Enhanced Recovery Reduces Hospital Stays and Readmissions
Our enhanced recovery program minimizes pre-operative fasting, encourages immediate post-operative physical rehabilitation, and incorporates specialized pain management to reduce the stress of colorectal cancer surgery. Duke research shows that this enhanced recovery approach decreases post-operative complication rates and reduces the length of hospital stays.

Research to Improve Care
Our specialists also test new approaches in clinical trials. For example, we were involved in the development of the targeted therapy Avastin, which shrinks tumors and extends survival in patients when colorectal cancer has spread. We also study genes, how they function, and their impact on health so we can provide you with more personalized treatment options.

Genetic Counseling and Screening for Inherited Cancer Syndromes
If you are at high risk for or have a family history of colorectal cancer, you may work with our genetic counselors to identify and reduce your risk.  

Support for You and Your Family
Our comprehensive support services range from helping patients minimize the side effects of cancer treatment to coping with the emotional and psychological effects of diagnosis and treatment.

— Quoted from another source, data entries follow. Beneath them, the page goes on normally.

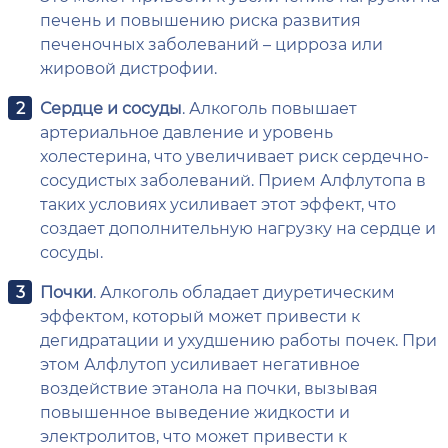
печень и повышению риска развития
печеночных заболеваний – цирроза или
жировой дистрофии.
Сердце и сосуды
. Алкоголь повышает
артериальное давление и уровень
холестерина, что увеличивает риск сердечно-
сосудистых заболеваний. Прием Алфлутопа в
таких условиях усиливает этот эффект, что
создает дополнительную нагрузку на сердце и
сосуды.
Почки
. Алкоголь обладает диуретическим
эффектом, который может привести к
дегидратации и ухудшению работы почек. При
этом Алфлутоп усиливает негативное
воздействие этанола на почки, вызывая
повышенное выведение жидкости и
электролитов, что может привести к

View all of our cancer support groups in our event calendar.  

Access to Clinical Trials
As a patient at Duke, you may be able to participate in our ongoing clinical trials, which test new anti-cancer targeted therapies, new surgical approaches, and new ways to minimize patient concerns and cancer-related symptoms. Participating in a clinical trial may afford you access to new treatment approaches before they become widely available.